Instructions for the task: Render as a numbered list, leaving out blank lines, the part of the records that opens with the line containing "The step of extracting a" and closes with the line containing "The step of facilitating", both included.
########
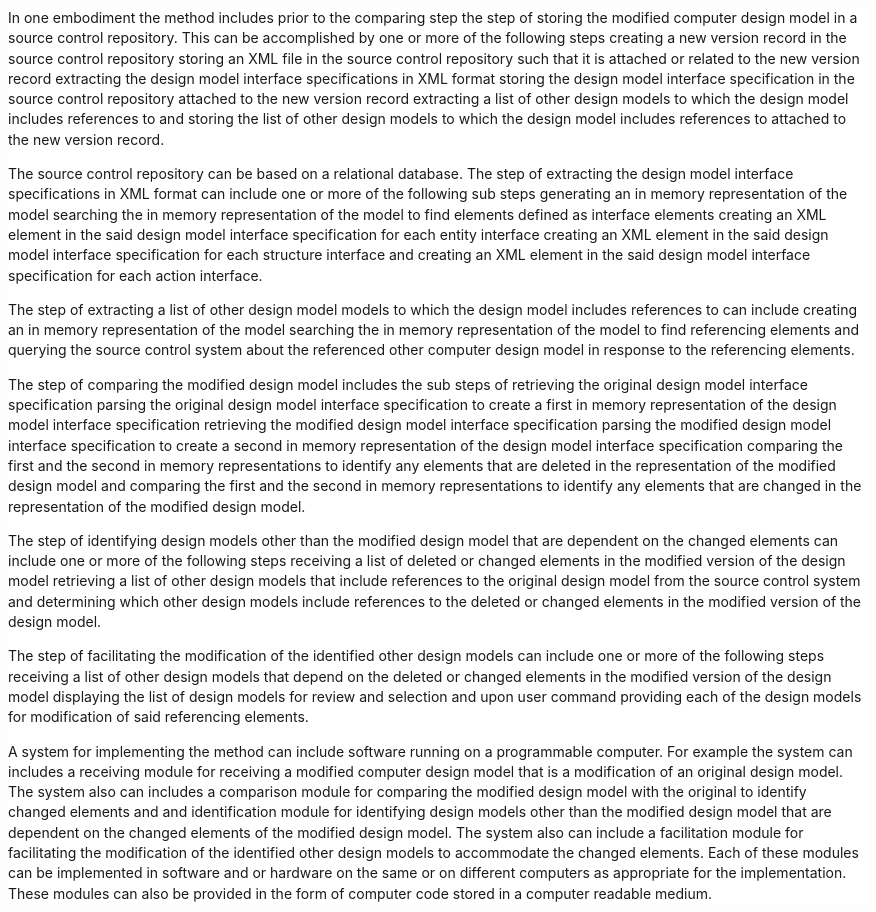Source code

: In one embodiment the method includes prior to the comparing step the step of storing the modified computer design model in a source control repository. This can be accomplished by one or more of the following steps creating a new version record in the source control repository storing an XML file in the source control repository such that it is attached or related to the new version record extracting the design model interface specifications in XML format storing the design model interface specification in the source control repository attached to the new version record extracting a list of other design models to which the design model includes references to and storing the list of other design models to which the design model includes references to attached to the new version record.

The source control repository can be based on a relational database. The step of extracting the design model interface specifications in XML format can include one or more of the following sub steps generating an in memory representation of the model searching the in memory representation of the model to find elements defined as interface elements creating an XML element in the said design model interface specification for each entity interface creating an XML element in the said design model interface specification for each structure interface and creating an XML element in the said design model interface specification for each action interface.

The step of extracting a list of other design model models to which the design model includes references to can include creating an in memory representation of the model searching the in memory representation of the model to find referencing elements and querying the source control system about the referenced other computer design model in response to the referencing elements.

The step of comparing the modified design model includes the sub steps of retrieving the original design model interface specification parsing the original design model interface specification to create a first in memory representation of the design model interface specification retrieving the modified design model interface specification parsing the modified design model interface specification to create a second in memory representation of the design model interface specification comparing the first and the second in memory representations to identify any elements that are deleted in the representation of the modified design model and comparing the first and the second in memory representations to identify any elements that are changed in the representation of the modified design model.

The step of identifying design models other than the modified design model that are dependent on the changed elements can include one or more of the following steps receiving a list of deleted or changed elements in the modified version of the design model retrieving a list of other design models that include references to the original design model from the source control system and determining which other design models include references to the deleted or changed elements in the modified version of the design model.

The step of facilitating the modification of the identified other design models can include one or more of the following steps receiving a list of other design models that depend on the deleted or changed elements in the modified version of the design model displaying the list of design models for review and selection and upon user command providing each of the design models for modification of said referencing elements.

A system for implementing the method can include software running on a programmable computer. For example the system can includes a receiving module for receiving a modified computer design model that is a modification of an original design model. The system also can includes a comparison module for comparing the modified design model with the original to identify changed elements and and identification module for identifying design models other than the modified design model that are dependent on the changed elements of the modified design model. The system also can include a facilitation module for facilitating the modification of the identified other design models to accommodate the changed elements. Each of these modules can be implemented in software and or hardware on the same or on different computers as appropriate for the implementation. These modules can also be provided in the form of computer code stored in a computer readable medium.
########
Finished task:
1. The step of extracting a list of other design model models to which the design model includes references to can include creating an in memory representation of the model searching the in memory representation of the model to find referencing elements and querying the source control system about the referenced other computer design model in response to the referencing elements.
2. The step of comparing the modified design model includes the sub steps of retrieving the original design model interface specification parsing the original design model interface specification to create a first in memory representation of the design model interface specification retrieving the modified design model interface specification parsing the modified design model interface specification to create a second in memory representation of the design model interface specification comparing the first and the second in memory representations to identify any elements that are deleted in the representation of the modified design model and comparing the first and the second in memory representations to identify any elements that are changed in the representation of the modified design model.
3. The step of identifying design models other than the modified design model that are dependent on the changed elements can include one or more of the following steps receiving a list of deleted or changed elements in the modified version of the design model retrieving a list of other design models that include references to the original design model from the source control system and determining which other design models include references to the deleted or changed elements in the modified version of the design model.
4. The step of facilitating the modification of the identified other design models can include one or more of the following steps receiving a list of other design models that depend on the deleted or changed elements in the modified version of the design model displaying the list of design models for review and selection and upon user command providing each of the design models for modification of said referencing elements.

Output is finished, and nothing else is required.